Some business writers tried to inject a little drama into the change (Business Week talked about a "sudden announcement" and said outgoing Chair and CEO Dan Carp is "leaving much earlier than expected." The Wall Street Journal media said it was a "surprisingly early departure.") But there was praise for both Carp and new chief Antonio Perez --- and for Kodak which, said Business Week,"has defied skeptics" with its ascension to the top spot in digital-camera sales in the US.
The Rochester Business Journal quotes Perez as saying Kodak's headquarters will stay in Rochester.
But there was skepticism and pessimism, too. Andy Serwer's "Street Life" column in Fortune quotes an e-mail from an anonymous former Kodak exec, predicting that Kodak's medical imaging "is toast" and that its printing business won't survive.
And both the Journal and Business Week noted that despite Kodak's digital achievement, Perez has his work cut out for him. With its increased debt to help finance digital, and film sales plummeting, Perez will have to cut costs to keep the company healthy. Growth in digital sales won't be enough to offset the losses from film. And cost cutting may very well mean more layoffs.

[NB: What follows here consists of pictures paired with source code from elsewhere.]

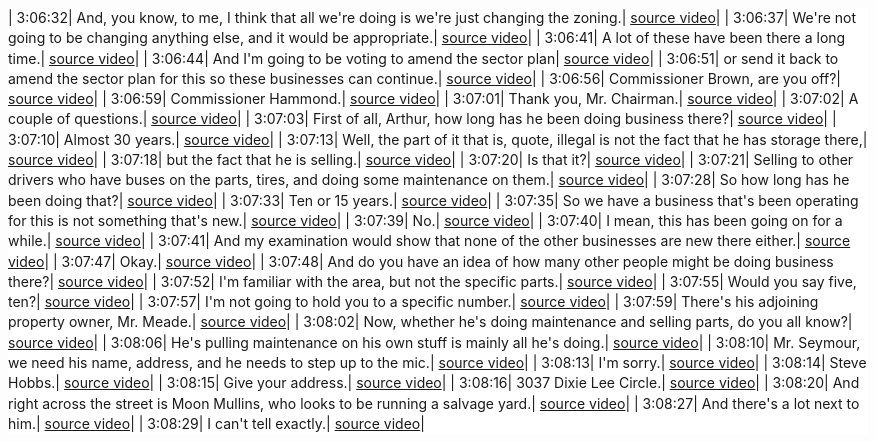 | 3:06:32| And, you know, to me, I think that all we're doing is we're just changing the zoning.| [source video](https://archive.org/details/CoCom140224?start=11192)|
| 3:06:37| We're not going to be changing anything else, and it would be appropriate.| [source video](https://archive.org/details/CoCom140224?start=11197)|
| 3:06:41| A lot of these have been there a long time.| [source video](https://archive.org/details/CoCom140224?start=11201)|
| 3:06:44| And I'm going to be voting to amend the sector plan| [source video](https://archive.org/details/CoCom140224?start=11204)|
| 3:06:51| or send it back to amend the sector plan for this so these businesses can continue.| [source video](https://archive.org/details/CoCom140224?start=11211)|
| 3:06:56| Commissioner Brown, are you off?| [source video](https://archive.org/details/CoCom140224?start=11216)|
| 3:06:59| Commissioner Hammond.| [source video](https://archive.org/details/CoCom140224?start=11219)|
| 3:07:01| Thank you, Mr. Chairman.| [source video](https://archive.org/details/CoCom140224?start=11221)|
| 3:07:02| A couple of questions.| [source video](https://archive.org/details/CoCom140224?start=11222)|
| 3:07:03| First of all, Arthur, how long has he been doing business there?| [source video](https://archive.org/details/CoCom140224?start=11223)|
| 3:07:10| Almost 30 years.| [source video](https://archive.org/details/CoCom140224?start=11230)|
| 3:07:13| Well, the part of it that is, quote, illegal is not the fact that he has storage there,| [source video](https://archive.org/details/CoCom140224?start=11233)|
| 3:07:18| but the fact that he is selling.| [source video](https://archive.org/details/CoCom140224?start=11238)|
| 3:07:20| Is that it?| [source video](https://archive.org/details/CoCom140224?start=11240)|
| 3:07:21| Selling to other drivers who have buses on the parts, tires, and doing some maintenance on them.| [source video](https://archive.org/details/CoCom140224?start=11241)|
| 3:07:28| So how long has he been doing that?| [source video](https://archive.org/details/CoCom140224?start=11248)|
| 3:07:33| Ten or 15 years.| [source video](https://archive.org/details/CoCom140224?start=11253)|
| 3:07:35| So we have a business that's been operating for this is not something that's new.| [source video](https://archive.org/details/CoCom140224?start=11255)|
| 3:07:39| No.| [source video](https://archive.org/details/CoCom140224?start=11259)|
| 3:07:40| I mean, this has been going on for a while.| [source video](https://archive.org/details/CoCom140224?start=11260)|
| 3:07:41| And my examination would show that none of the other businesses are new there either.| [source video](https://archive.org/details/CoCom140224?start=11261)|
| 3:07:47| Okay.| [source video](https://archive.org/details/CoCom140224?start=11267)|
| 3:07:48| And do you have an idea of how many other people might be doing business there?| [source video](https://archive.org/details/CoCom140224?start=11268)|
| 3:07:52| I'm familiar with the area, but not the specific parts.| [source video](https://archive.org/details/CoCom140224?start=11272)|
| 3:07:55| Would you say five, ten?| [source video](https://archive.org/details/CoCom140224?start=11275)|
| 3:07:57| I'm not going to hold you to a specific number.| [source video](https://archive.org/details/CoCom140224?start=11277)|
| 3:07:59| There's his adjoining property owner, Mr. Meade.| [source video](https://archive.org/details/CoCom140224?start=11279)|
| 3:08:02| Now, whether he's doing maintenance and selling parts, do you all know?| [source video](https://archive.org/details/CoCom140224?start=11282)|
| 3:08:06| He's pulling maintenance on his own stuff is mainly all he's doing.| [source video](https://archive.org/details/CoCom140224?start=11286)|
| 3:08:10| Mr. Seymour, we need his name, address, and he needs to step up to the mic.| [source video](https://archive.org/details/CoCom140224?start=11290)|
| 3:08:13| I'm sorry.| [source video](https://archive.org/details/CoCom140224?start=11293)|
| 3:08:14| Steve Hobbs.| [source video](https://archive.org/details/CoCom140224?start=11294)|
| 3:08:15| Give your address.| [source video](https://archive.org/details/CoCom140224?start=11295)|
| 3:08:16| 3037 Dixie Lee Circle.| [source video](https://archive.org/details/CoCom140224?start=11296)|
| 3:08:20| And right across the street is Moon Mullins, who looks to be running a salvage yard.| [source video](https://archive.org/details/CoCom140224?start=11300)|
| 3:08:27| And there's a lot next to him.| [source video](https://archive.org/details/CoCom140224?start=11307)|
| 3:08:29| I can't tell exactly.| [source video](https://archive.org/details/CoCom140224?start=11309)|
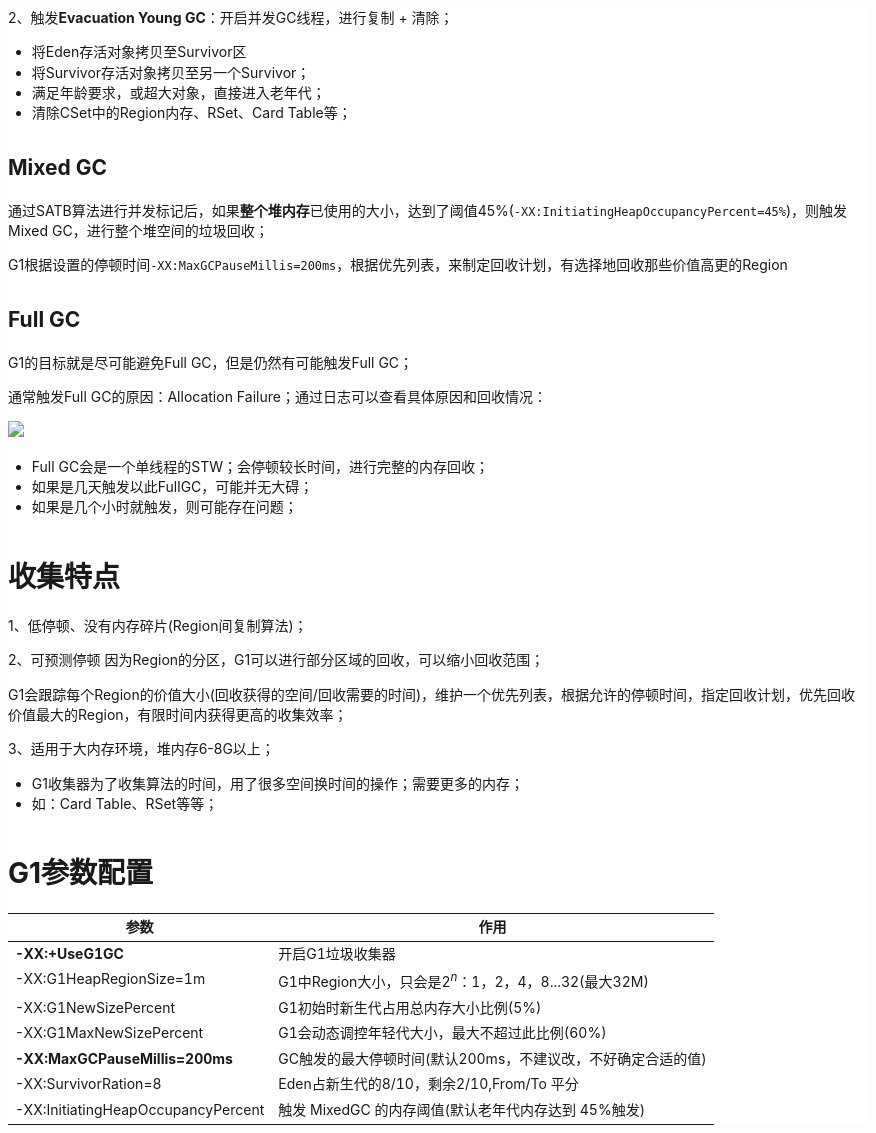 2、触发**Evacuation Young GC**：开启并发GC线程，进行复制 + 清除；
- 将Eden存活对象拷贝至Survivor区
- 将Survivor存活对象拷贝至另一个Survivor；
- 满足年龄要求，或超大对象，直接进入老年代；
- 清除CSet中的Region内存、RSet、Card Table等；


## Mixed GC

通过SATB算法进行并发标记后，如果**整个堆内存**已使用的大小，达到了阈值45%(`-XX:InitiatingHeapOccupancyPercent=45%`)，则触发Mixed GC，进行整个堆空间的垃圾回收；

G1根据设置的停顿时间`-XX:MaxGCPauseMillis=200ms`，根据优先列表，来制定回收计划，有选择地回收那些价值高更的Region

## Full GC

G1的目标就是尽可能避免Full GC，但是仍然有可能触发Full GC；

通常触发Full GC的原因：Allocation Failure；通过日志可以查看具体原因和回收情况：

![](../images/FullGC.png)

- Full GC会是一个单线程的STW；会停顿较长时间，进行完整的内存回收；
- 如果是几天触发以此FullGC，可能并无大碍；
- 如果是几个小时就触发，则可能存在问题；

# 收集特点

1、低停顿、没有内存碎片(Region间复制算法)；

2、可预测停顿
因为Region的分区，G1可以进行部分区域的回收，可以缩小回收范围；

G1会跟踪每个Region的价值大小(回收获得的空间/回收需要的时间)，维护一个优先列表，根据允许的停顿时间，指定回收计划，优先回收价值最大的Region，有限时间内获得更高的收集效率；

3、适用于大内存环境，堆内存6-8G以上；
- G1收集器为了收集算法的时间，用了很多空间换时间的操作；需要更多的内存；
- 如：Card Table、RSet等等；
  
# G1参数配置

| 参数                               | 作用                                                        |
| ---------------------------------- | ----------------------------------------------------------- |
| **-XX:+UseG1GC**                   | 开启G1垃圾收集器                                            |
| -XX:G1HeapRegionSize=1m            | G1中Region大小，只会是$2^n$：1，2，4，8...32(最大32M)       |
| -XX:G1NewSizePercent               | G1初始时新生代占用总内存大小比例(5%)                        |
| -XX:G1MaxNewSizePercent            | G1会动态调控年轻代大小，最大不超过此比例(60%)               |
| **-XX:MaxGCPauseMillis=200ms**     | GC触发的最大停顿时间(默认200ms，不建议改，不好确定合适的值) |
| -XX:SurvivorRation=8               | Eden占新生代的8/10，剩余2/10,From/To 平分                   |
| -XX:InitiatingHeapOccupancyPercent | 触发 MixedGC 的内存阈值(默认老年代内存达到 45%触发)         |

Said BW: "Kodak still has a chance of pulling off the transformation that eluded AT&T, Polaroid, and other icons that sank as new technology undercut their businesses. But Perez has a long way to go. And as more folks switch to digital, he and Kodak are racing the clock."
From RBJ, this quote from Perez: "We have to become a growth company A company that doesn't grow inevitably is going to be doing layoffs. The answer for layoffs is growth, and the only opportunity for growth is digital. We can't grow film any more."